WORK REQUEST: Would you go through the records below and copy each line with the string "menikmati"?

RECORD EXCERPTS:

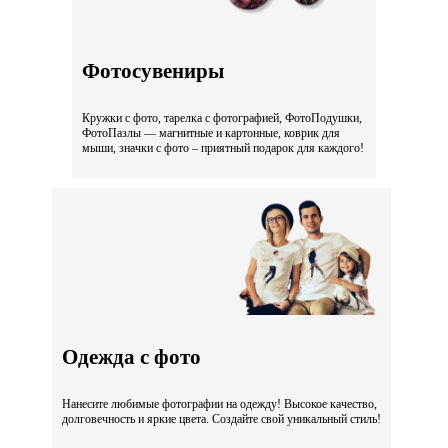
Фотосувениры
Кружки с фото, тарелка с фотографией, ФотоПодушки,
ФотоПазлы — магнитные и картонные, коврик для
мыши, значки с фото – приятный подарок для каждого!
Одежда с фото
Нанесите любимые фотографии на одежду! Высокое качество,
долговечность и яркие цвета. Создайте свой уникальный стиль!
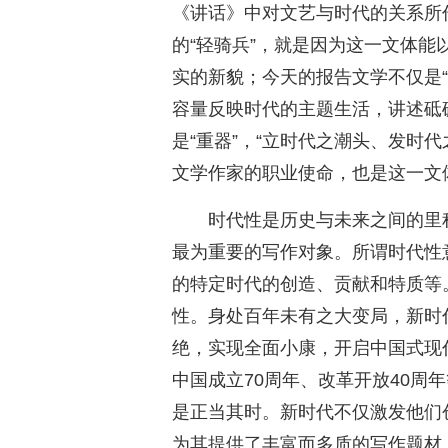
《讲话》中对文艺与时代的关系所
的“轻骑兵”，就是因为这一文体
实的新貌；今天的报告文学不仅是“
容量反映时代的主题生活，讲述砥
是“重器”，“立时代之潮头、发时
文学作家的职业使命，也是这一文
时代性是历史与未来之间的里
最为重要的写作对象。所谓时代性
的特定时代的创造、贡献和特质等
性。身处百年未有之大变局，新时
绝，实现全面小康，开启中国式现
中国成立70周年、改革开放40周
是正当其时。新时代不仅激发他们
为其提供了丰富而多质的写作题材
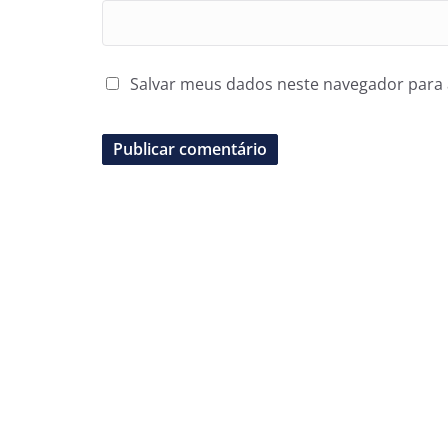
Salvar meus dados neste navegador para 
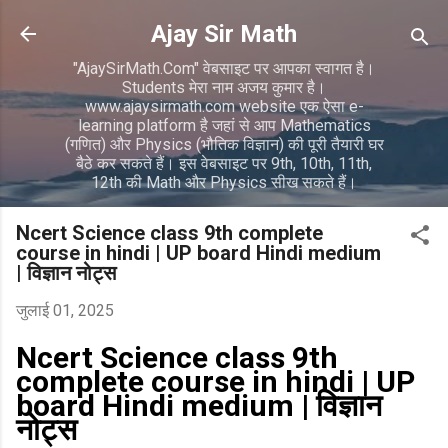
सीधे मुख्य सामग्री पर जाएं
Ajay Sir Math
"AjaySirMath.Com" वेबसाइट पर आपका स्वागत है।
Students मेरा नाम अजय कुमार है।
www.ajaysirmath.com website एक ऐसा e-
learning platform है जहां से आप Mathematics
(गणित) और Physics (भौतिक विज्ञान) की पूरी तैयारी घर
बैठे कर सकते हैं। इस वेबसाइट पर 9th, 10th, 11th,
12th की Math और Physics सीख सकते हैं।
Ncert Science class 9th complete
course in hindi | UP board Hindi medium
| विज्ञान नोट्स
जुलाई 01, 2025
Ncert Science class 9th
complete course in hindi | UP
board Hindi medium | विज्ञान
नोट्स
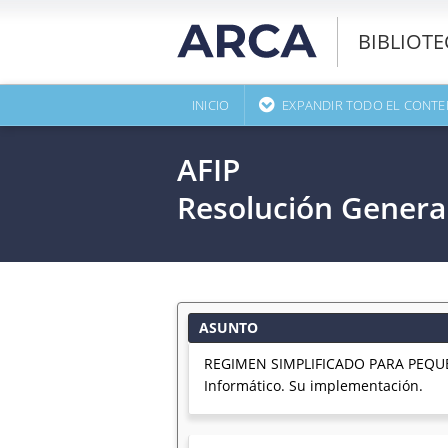
BIBLIOT
INICIO
EXPANDIR TODO EL CONTE
AFIP
Resolución Genera
ASUNTO
REGIMEN SIMPLIFICADO PARA PEQUE
Informático. Su implementación.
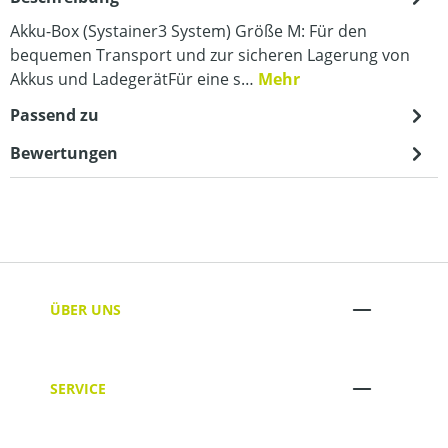
Akku-Box (Systainer3 System) Größe M: Für den
bequemen Transport und zur sicheren Lagerung von
Akkus und LadegerätFür eine s…
Mehr
Passend zu
Bewertungen
ÜBER UNS
SERVICE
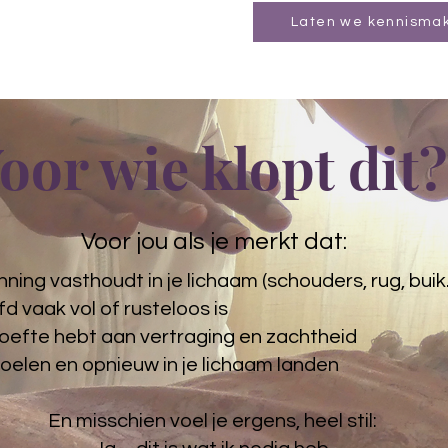
Laten we kennisma
oor wie klopt dit
Voor jou als je merkt dat:​
nning vasthoudt in je lichaam (schouders, rug, bui
fd vaak vol of rusteloos is
oefte hebt aan vertraging en zachtheid
 voelen en opnieuw in je lichaam landen
En misschien voel je ergens, heel stil:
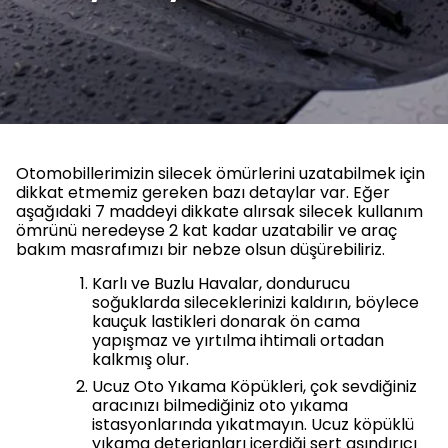
Otomobillerimizin silecek ömürlerini uzatabilmek için
dikkat etmemiz gereken bazı detaylar var. Eğer
aşağıdaki 7 maddeyi dikkate alırsak silecek kullanım
ömrünü neredeyse 2 kat kadar uzatabilir ve araç
bakım masrafımızı bir nebze olsun düşürebiliriz.
Karlı ve Buzlu Havalar, dondurucu
soğuklarda sileceklerinizi kaldırın, böylece
kauçuk lastikleri donarak ön cama
yapışmaz ve yırtılma ihtimali ortadan
kalkmış olur.
Ucuz Oto Yıkama Köpükleri, çok sevdiğiniz
aracınızı bilmediğiniz oto yıkama
istasyonlarında yıkatmayın. Ucuz köpüklü
yıkama deterjanları içerdiği sert aşındırıcı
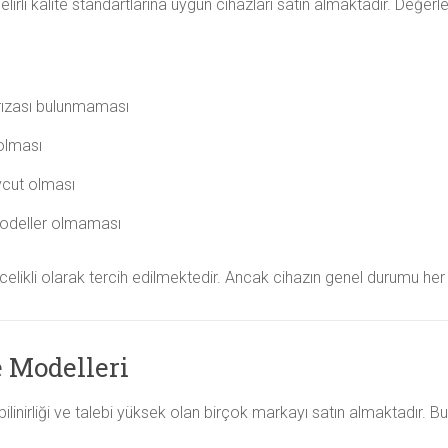
lirli kalite standartlarına uygun cihazları satın almaktadır. Değerl
arızası bulunmaması
 olması
vcut olması
odeller olmaması
likli olarak tercih edilmektedir. Ancak cihazın genel durumu her 
 Modelleri
bilinirliği ve talebi yüksek olan birçok markayı satın almaktadır. Bu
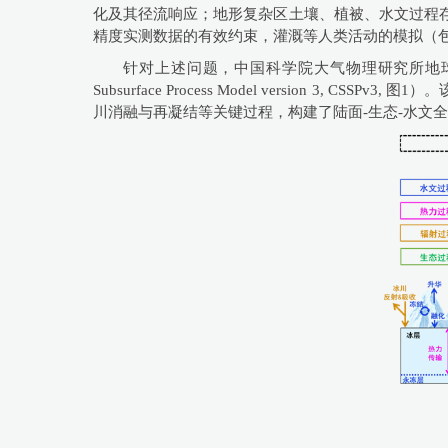
化及其径流响应；地形复杂区土壤、植被、水文过程
精度实测数据的有效约束，灌溉等人类活动的模拟（
针对上述问题，中国科学院大气物理研究所地球系统
Subsurface Process Model versio
川消融与再凝结等关键过程，构建了陆面-生态-水文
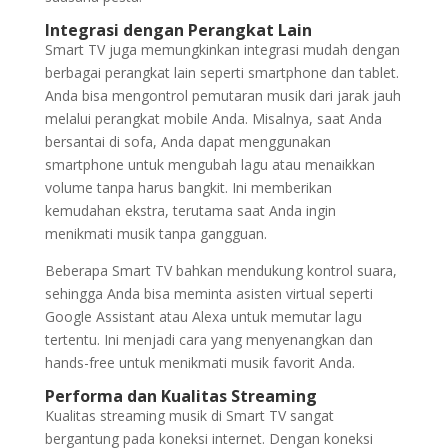
Integrasi dengan Perangkat Lain
Smart TV juga memungkinkan integrasi mudah dengan
berbagai perangkat lain seperti smartphone dan tablet.
Anda bisa mengontrol pemutaran musik dari jarak jauh
melalui perangkat mobile Anda. Misalnya, saat Anda
bersantai di sofa, Anda dapat menggunakan
smartphone untuk mengubah lagu atau menaikkan
volume tanpa harus bangkit. Ini memberikan
kemudahan ekstra, terutama saat Anda ingin
menikmati musik tanpa gangguan.
Beberapa Smart TV bahkan mendukung kontrol suara,
sehingga Anda bisa meminta asisten virtual seperti
Google Assistant atau Alexa untuk memutar lagu
tertentu. Ini menjadi cara yang menyenangkan dan
hands-free untuk menikmati musik favorit Anda.
Performa dan Kualitas Streaming
Kualitas streaming musik di Smart TV sangat
bergantung pada koneksi internet. Dengan koneksi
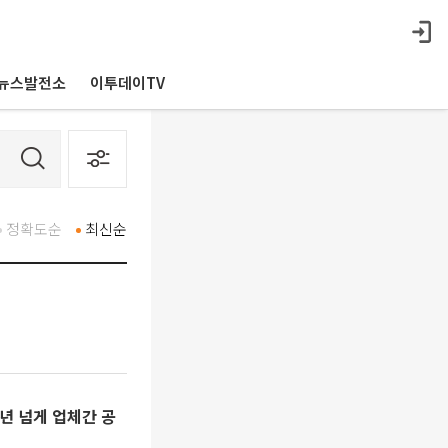
뉴스발전소
이투데이TV
정확도순
최신순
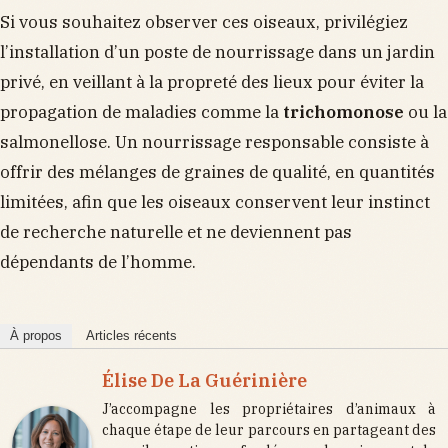
Si vous souhaitez observer ces oiseaux, privilégiez
l’installation d’un poste de nourrissage dans un jardin
privé, en veillant à la propreté des lieux pour éviter la
propagation de maladies comme la
trichomonose
ou la
salmonellose. Un nourrissage responsable consiste à
offrir des mélanges de graines de qualité, en quantités
limitées, afin que les oiseaux conservent leur instinct
de recherche naturelle et ne deviennent pas
dépendants de l’homme.
À propos
Articles récents
Élise De La Guérinière
J’accompagne les propriétaires d’animaux à
chaque étape de leur parcours en partageant des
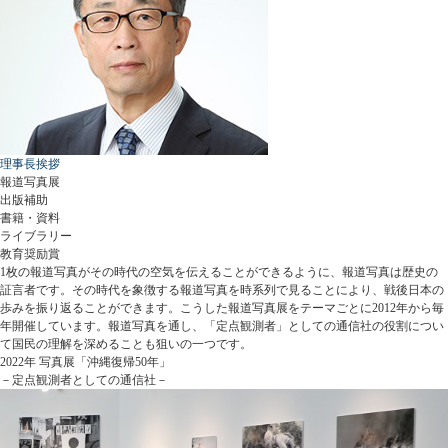
理事長挨拶
報道写真展
出版補助
書籍・資料
ライブラリー
教育奨励賞
1枚の報道写真がその時代の空気を伝えることができるように、報道写真は歴史の
証言者です。その時代を象徴する報道写真を時系列で見ることにより、戦後日本の
歩みを振り返ることができます。こうした報道写真展をテーマごとに2012年から毎
年開催しています。報道写真を通し、「定点観測者」としての通信社の役割につい
て国民の理解を深めることも狙いの一つです。
2022年 写真展「沖縄復帰50年」
－定点観測者としての通信社－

RESPONSE TO THE EXERCISE:
menikmati musik tanpa gangguan.
hands-free untuk menikmati musik favorit Anda.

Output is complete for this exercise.